An American dies in Syria fighting for ISIS. Israel and Hamas agree to an open-ended ceasefire. And Burger King moves its buns north.
It's Wednesday, and here are the "5 things to know for your New Day."
AMERICANS FIGHTING FOR ISIS
American Douglas McAuthur McCain died over the weekend, fighting for the Islamist group ISIS in Syria. The news shocked many in the United States, but State Department spokeswoman Marie Harf says "Dozens of Americans, perhaps up to 100," are among those who have tried to join various militant groups there. The developments come as Washington is weighing its options and may expand its airstrikes against ISIS from Iraq to Syria.
Truce and talks:
After more than seven weeks of heavy fighting, Israel and Hamas have agreed to an open-ended ceasefire. The truce announced yesterday puts off dealing with core long-term issues on both sides of a bitter conflict that has killed around 2,200 people. But Israel agreed to ease the blockade on Gaza, open border crossings for more aid to pass through and extend the fishing limit off the coast to 6 miles, according to a senior Egyptian government official. Both sides agreed to return to Cairo for further Egyptian-mediated talks, the official said.
MICHAEL BROWN SHOOTING
Could a newly released audio recording provide more clues on what led up to Michael Brown's shooting death?

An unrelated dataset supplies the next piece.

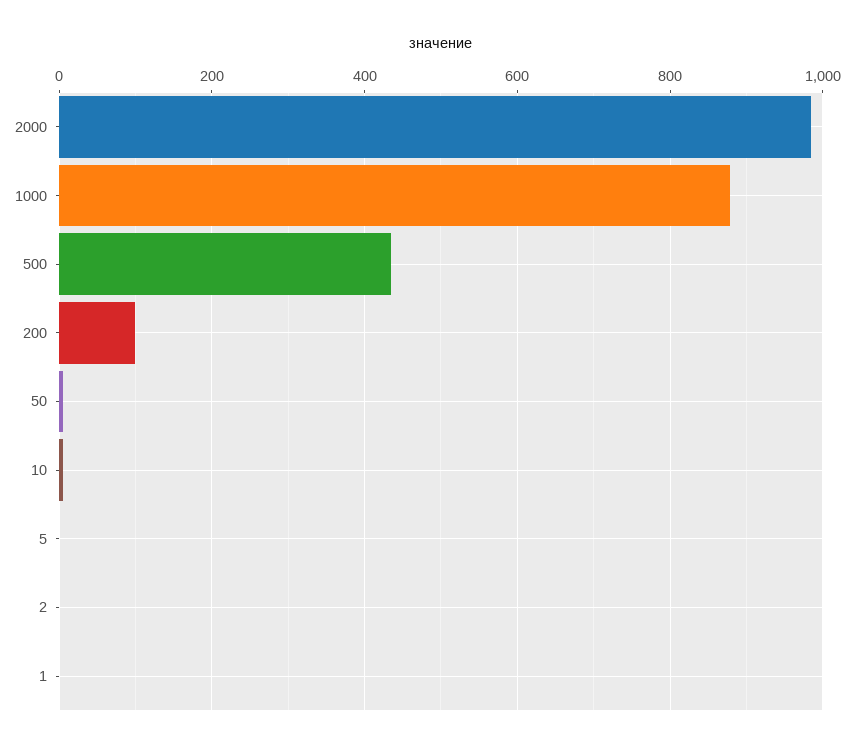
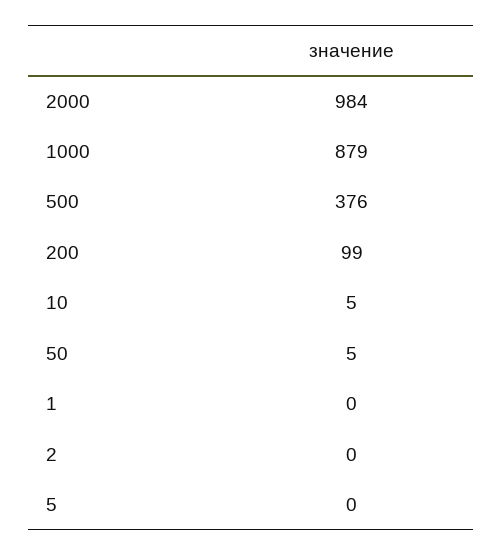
500: 440 -> 376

The FBI has questioned a man who says he recorded audio of gunfire at the time Brown was shot by Ferguson, Missouri, police on August 9, the man's attorney told CNN. In the recording, a quick series of shots can be heard, followed by a pause and then another quick succession of shots. It's difficult to prove from the audio why the pause took place or which narrative of events it supports. There are conflicting stories of what happened that day.
Dollars to doughnuts:
Burger King is heading north of the border. The chain has announced a deal to buy Canadian doughnut chain Tim Hortons and will base itself in Canada. It's a controversial move. Critics says Burger King is doing it to save on taxes. It's a charge the company denies. Burger King said Canada is where it will have 80% of its outlets once the deal is complete. Overall, it expects about two-thirds of its revenue to come from Canada, one-fifth from the United States and the rest from overseas locations.
Cutting its workforce:
Turner Broadcasting, CNN's parent company, has announced a voluntary buyout program for about 6% of its U.S.-based employees. The corporation is trying to increase profitability across Turner's portfolio of cable channels, which include CNN, TNT, TBS, truTV, HLN, Turner Classic Movies and Cartoon Network. The effort could eventually involve layoffs and other cost-cutting measures, as well. They buyout is being offered to employees who have been with the company for more than 10 years and are at least 55 years old.